Der Beirat berät die Geschäftsleitung in medizinischen Fragestellungen und versteht sich als Impulsgeber der Zukunftsplanung des Unternehmens, heißt es dazu in einer Pressemeldung des Klinikums: „In einer Vorbereitungszeit von nur einem halben Jahr von der ersten Idee bis zur Gründung wird die Leitungsstruktur rund um das Direktorium unter Geschäftsführer Martin Ködding durch ein unabhängiges, medizinisches Gremium ergänzt.“

Das Gremium sei eingebunden in strategische Entscheidungen über die Ausrichtung und Weiterentwicklung der medizinischen Strategie, der Medizin-Ethik, der Aus- und Weiterbildung sowie der Versorgungsforschung.
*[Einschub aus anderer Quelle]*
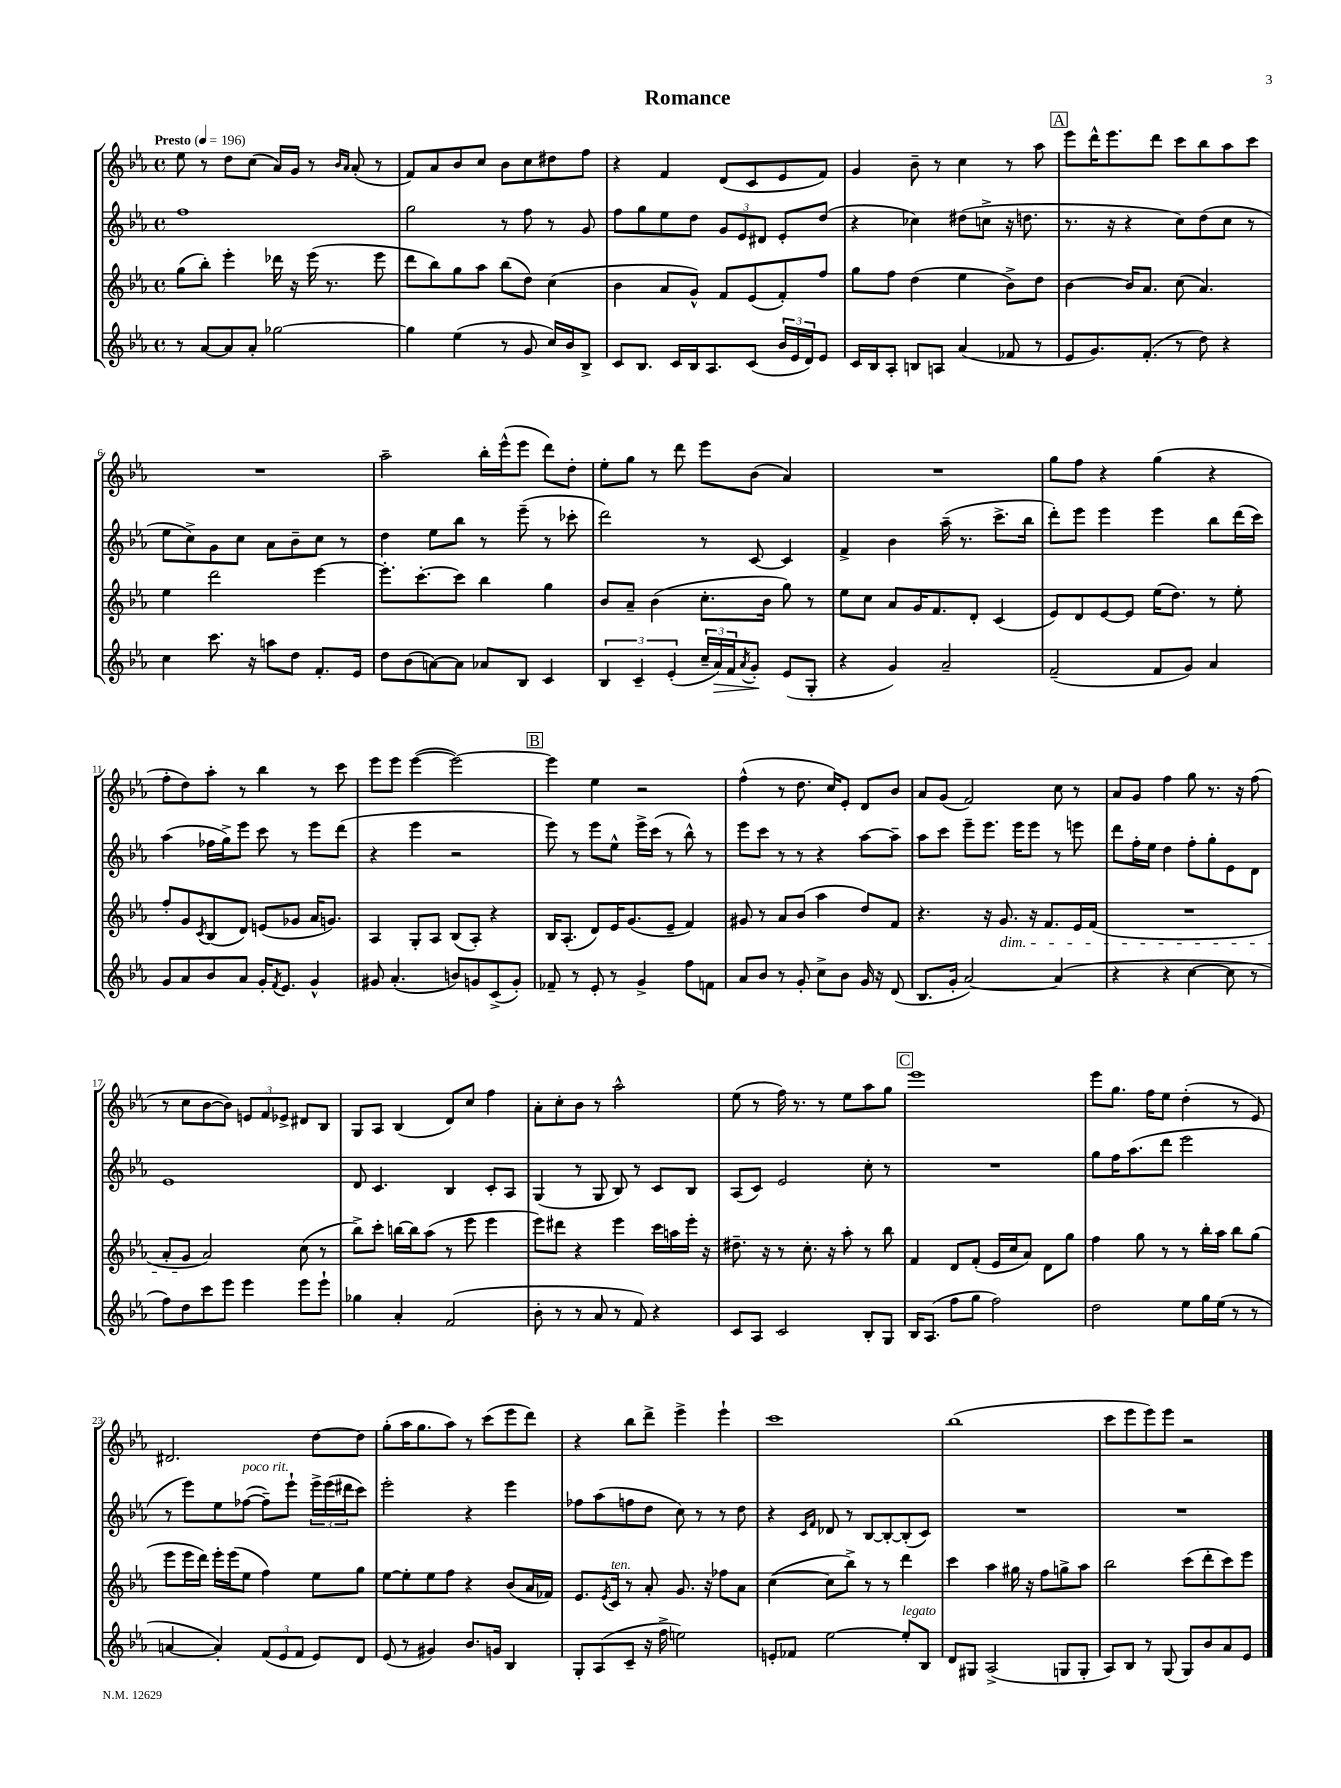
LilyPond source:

\header { title = "Romance" }
<<
\new StaffGroup <<
\new Staff = "s0" {
    \clef treble \key ees \major \defaultTimeSignature \time 4/4 \tempo "Presto" 4 = 196
    ees''8 r8 d''8 c''8( aes'16) g'16 r8 \grace { bes'16 aes'16 } aes'8-.( r8 |
    f'8) aes'8 bes'8 c''8 bes'8 c''8 dis''8 f''8 |
    r4 f'4 d'8( c'8 ees'8 f'8) |
    g'4 bes'8-- r8 c''4 r8 aes''8 |
    \mark \markup { \box "A" } ees'''8 d'''16-^ ees'''8. d'''8 c'''8 bes''8 aes''8 c'''8 |
    R1 |
    aes''2-- bes''16-. ees'''16-^( ees'''8 d'''8) d''8-. |
    ees''8-. g''8 r8 d'''8 ees'''8 bes'8( aes'4) |
    R1 |
    g''8 f''8 r4 g''4( r4 |
    f''8-. d''8) aes''8-. r8 bes''4 r8 c'''8 |
    ees'''8 ees'''8 ees'''4~( ees'''2~) |
    \mark \markup { \box "B" } ees'''4 ees''4 r2 |
    f''4-^( r8 d''8. c''16) ees'8-. d'8 bes'8 |
    aes'8 g'8( f'2) c''8 r8 |
    aes'8 g'8 f''4 g''8 r8. r16 f''8( |
    r8 c''8 bes'8~ bes'8) \tuplet 3/2 { e'8 f'8 ees'8-> } dis'8 bes8 |
    g8 aes8 bes4( d'8) c''8 f''4 |
    aes'8-. c''8-. bes'8 r8 aes''2-^ |
    ees''8( r8 f''16) r8. r8 ees''8 aes''8 g''8 |
    \mark \markup { \box "C" } ees'''1 |
    ees'''8 g''8. f''16 ees''8 d''4-.( r8 ees'8) |
    dis'2. d''8~ d''8 |
    g''8-.( aes''16 g''8. aes''8) r8 c'''8( ees'''8 d'''8) |
    r4 bes''8 d'''8-> ees'''4-> ees'''4-! |
    c'''1 |
    bes''1( |
    c'''8 ees'''8 ees'''8) ees'''8 r2 \bar "|." |
}
\new Staff = "s1" {
    \clef treble \key ees \major \defaultTimeSignature \time 4/4
    f''1 |
    g''2 r8 f''8 r8 g'8 |
    f''8 g''8 ees''8 d''8 \tuplet 3/2 { g'8 ees'8 dis'8 } ees'8-. d''8( |
    r4 ces''4) dis''8( c''8-> r16 d''8. |
    \mark \markup { \box "A" } r8. r16 r4 c''8) d''8( c''8 r8 |
    ees''8 c''8->) g'8 c''8 aes'8 bes'8-- c''8 r8 |
    d''4 ees''8 bes''8 r8 ees'''8--( r8 ces'''8-. |
    d'''2) r8 c'8~ c'4 |
    f'4-> bes'4 aes''16--( r8. c'''8.-> bes''16 |
    d'''8-.) ees'''8 ees'''4 ees'''4 bes''8 d'''16( c'''16) |
    aes''4( fes''16 g''16->) ees'''8 c'''8 r8 ees'''8 d'''8( |
    r4 ees'''4 r2 |
    \mark \markup { \box "B" } ees'''8) r8 ees'''8 ees''8-^ ees'''16-> c'''16( r8 bes''8-^) r8 |
    ees'''8 c'''8 r8 r8 r4 aes''8~ aes''8-- |
    aes''8 c'''8 ees'''8-- ees'''8. ees'''16 ees'''8 r8 e'''8 |
    d'''8 f''16-. ees''16 d''4 f''8-. g''8-. ees'8 d'8 |
    ees'1 |
    d'8 c'4. bes4 c'8-. aes8 |
    g4( r8 g8 bes8) r8 c'8 bes8 |
    aes8( c'8) ees'2 c''8-. r8 |
    \mark \markup { \box "C" } R1 |
    g''8 f''16 aes''8.( d'''8 ees'''2 |
    r8 ees'''8) ees''8 fes''8~^\markup { \italic "poco rit." }( fes''8--) ees'''8-! \tuplet 3/2 { ees'''16-> ees'''16( dis'''16 } c'''8) |
    ees'''2-. r4 ees'''4 |
    fes''8 aes''8( f''8 d''8 c''8) r8 r8 d''8 |
    r4 \grace { c'16 f'16 } des'8 r8 bes8~ bes8~-. bes8-.( c'8) |
    R1 |
    R1 \bar "|." |
}
\new Staff = "s2" {
    \clef treble \key ees \major \defaultTimeSignature \time 4/4
    g''8( bes''8-.) ees'''4-. des'''16 r16 ees'''16( r8. ees'''8 |
    d'''8 bes''8) g''8 aes''8 bes''8( d''8) c''4( |
    bes'4 aes'8 g'8-^) f'8 ees'8( f'8-.) f''8 |
    g''8 f''8 d''4( ees''4 bes'8->) d''8 |
    \mark \markup { \box "A" } bes'4~ bes'16 aes'8. c''8( aes'4.) |
    ees''4 d'''2 ees'''4~ |
    ees'''8.-. c'''8.~-. c'''8 bes''4 g''4 |
    bes'8 aes'8-- bes'4( c''8.-. bes'16 g''8) r8 |
    ees''8 c''8 aes'8 g'16 f'8. d'8-. c'4( |
    ees'8) d'8 ees'8~ ees'8 ees''16( d''8.) r8 ees''8-. |
    f''8-. g'8 \acciaccatura { c'8 } bes8( d'8) e'8( ges'8 aes'16 g'8.) |
    aes4 g8-. aes8 bes8( aes8-.) r4 |
    \mark \markup { \box "B" } bes16 aes8.-.( d'8) ees'16 g'8.( ees'8-- f'4) |
    gis'8 r8 aes'8 bes'8( aes''4 d''8) f'8 |
    r4. r16 g'8.\dim r16 f'8. ees'16 f'16( |
    R1 |
    aes'8-. g'8\! aes'2) c''8( r8 |
    bes''8->) c'''8-. b''16~ b''16 aes''8( r8 ees'''8 ees'''4 |
    ees'''8) dis'''8 r4 ees'''4 c'''16 a''16 ees'''16-. r16 |
    dis''8.-- r16 r8 c''8.-. r16 aes''8-. r8 bes''8 |
    \mark \markup { \box "C" } f'4 d'8 f'8-.( ees'16 c''16 aes'8) d'8 g''8 |
    f''4 g''8 r8 r8 bes''16-. aes''16 bes''8 g''8( |
    ees'''8 ees'''16 d'''16) ees'''16-. ees'''16( ees''8 f''4) ees''8 g''8 |
    ees''8~ ees''8-. ees''8 f''8 r4 bes'8( aes'16 fes'16) |
    ees'8. \acciaccatura { ees'8 } c'16^\markup { \italic "ten." } r8 aes'8-. g'8. r16 fes''8 aes'8 |
    c''4~( c''8 bes''8->) r8 r8 d'''4 |
    c'''4 aes''4 gis''16 r16 f''8 g''8-> aes''8 |
    bes''2 c'''8( d'''8-. c'''8) ees'''8 \bar "|." |
}
\new Staff = "s3" {
    \clef treble \key ees \major \defaultTimeSignature \time 4/4
    r8 aes'8~ aes'8 aes'8-. ges''2~ |
    ges''4 ees''4( r8 g'8 c''16) bes'16 bes8-> |
    c'8 bes8. c'16 bes16 aes8. c'8( \tuplet 3/2 { bes'16 ees'16 d'16) } ees'8 |
    c'16 bes16 aes8-. b8 a8 aes'4( fes'8 r8 |
    \mark \markup { \box "A" } ees'8 g'8.) f'8.-.( r8 d''8) r4 |
    c''4 c'''8. r16 a''8 d''8 f'8.-. ees'16 |
    d''8 bes'8( a'8~) a'8 aes'8 bes8 c'4 |
    \tuplet 3/2 { bes4 c'4-- ees'4-.( } \tuplet 3/2 { c''16-- aes'16\>) f'16 } \acciaccatura { aes'8 } g'8-.\! ees'8( g8-. |
    r4 g'4) aes'2-- |
    f'2--( f'8 g'8) aes'4 |
    g'8 aes'8 bes'8 aes'8 g'16-. \acciaccatura { f'8 } ees'8. g'4-^ |
    gis'8 aes'4.-.( b'8) g'8 c'8->( g'8-.) |
    \mark \markup { \box "B" } fes'8-- r8 ees'8-. r8 g'4-> f''8 f'8 |
    aes'8 bes'8 r8 g'8-. c''8-> bes'8 g'16 r16 d'8( |
    bes8. g'16-. aes'2~) aes'4( |
    r4 r4 c''4~ c''8 r8 |
    f''8) d''8 c'''8 ees'''8 ees'''4 ees'''8 ees'''8-! |
    ges''4 aes'4-. f'2( |
    bes'8-. r8 r8 aes'8 r8 f'8) r4 |
    c'8 aes8 c'2 bes8-. g8 |
    \mark \markup { \box "C" } bes16 aes8.( f''8 g''8 f''2) |
    d''2 ees''8 g''16 ees''16( r8 r8 |
    a'4~ a'4-.) \tuplet 3/2 { f'8( ees'8 f'8 } ees'8) d'8 |
    ees'8( r8 gis'4) bes'8. g'16 bes4 |
    g8-. aes8( c'8-- r16 f''16-> e''2) |
    e'8-. fes'8 ees''2~ ees''8-.^\markup { \italic "legato" } bes8 |
    d'8 gis8 aes2->( g8 g8-. |
    aes8) bes8 r8 g8( g8) bes'8 aes'8 ees'8 \bar "|." |
}
>>
>>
Eine wichtige Aufgabe übernehme das Gremium auch bei der Integration neuer Kliniken in das Unternehmen. Es stehe bei Bedarf dem Aufsichtsrat als Beratungsorgan zur Verfügung.

Darüber hinaus arbeite der Medizinische Beirat nach den Prinzipien einer „Denkfabrik“. So sollen „in einem kreativen Gruppenprozess zukunftsweisende Ideen und Impulse gesammelt, reflektiert und nutzbar gemacht werden“, teilt der Klinik-Konzern mit. Die Einrichtung des Medizinischen Beirats sei daher ein weiterer „Meilenstein“ bei der Neustrukturierung des kommunalen Gesundheitsunternehmens. (red/kai)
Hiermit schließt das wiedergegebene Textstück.